On the call, some staffers said they were also frustrated with an email system employed by the State Department that repeatedly did not work.

"We get undeliverable bouncebacks," a senior staffer to Sen. Robert Casey Jr., D-Pa., said on the Sunday call. The officials said they would try to fix it.

At times, the communication has been confusing, according to aides and records reviewed by The Post. One email from the State Department, titled "Peru flight delays," said the U.S. government was still looking for permission from the Peruvian government to land planes but had accidentally communicated with some of the wrong people.

"U.S. Citizens in Peru may have received Embassy notification that today's flights from Peru to the United States have been delayed. We understand this may have caused some confusion as not everyone who received the message was manifested on one of the planned flights," the State Department email said.

Warner and other senators conceded that in many cases, governments had refused "to work with U.S. officials to help get them home," he said. "But in a lot of cases, the State Department was simply unprepared and understaffed for the massive logistical challenges of telling thousands of Americans to come back immediately."

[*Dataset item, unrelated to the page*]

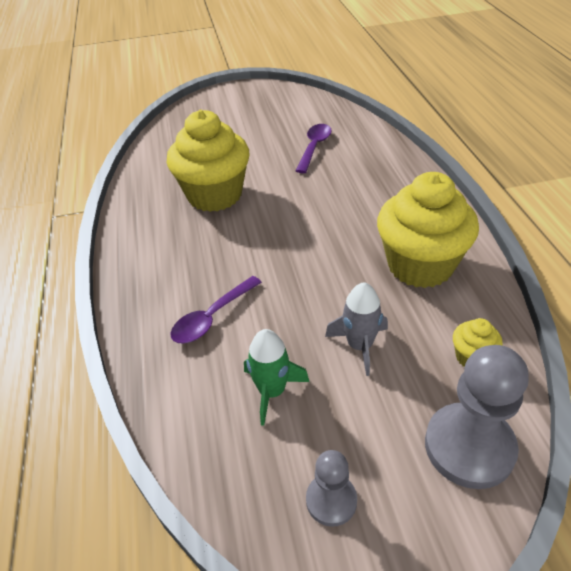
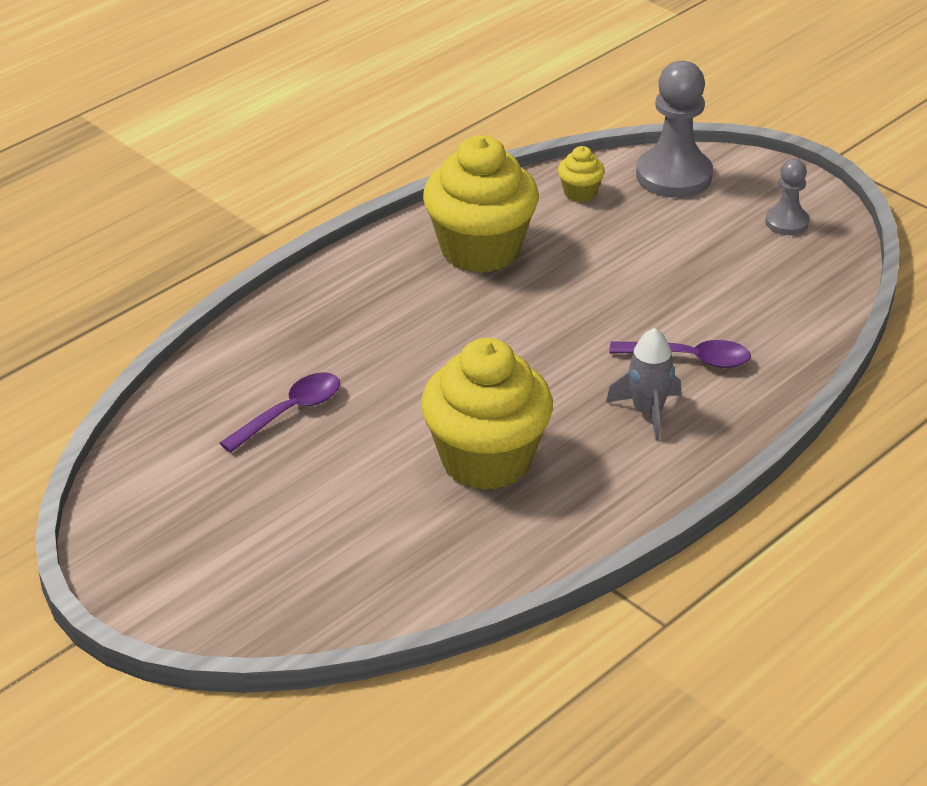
camera: 125 degrees left, 5 degrees down
green rocket [244,329,309,426] -> none
purple spoon [296,124,332,173] -> purple spoon turned 150 degrees clockwise [220,372,340,453]
grey rocket [325,282,388,376] -> grey rocket moved to [606,328,681,441]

Sen. Chris Murphy, the Connecticut Democrat, said that in Peru, the government was not processing passengers quickly and that it was proving near impossible to get charter flights into the country.

He urged Trump and Pompeo to work the phones, saying it would take a high-level intervention to change the policy, and that many of the State Department "implementers" were doing the best job they could.

“Peru is an ally. They aren’t an adversary. I’m sure they’d be flattered by a call from the president of the United States,” he said. “It just seems there has been no directive from the top to get this done quickly.”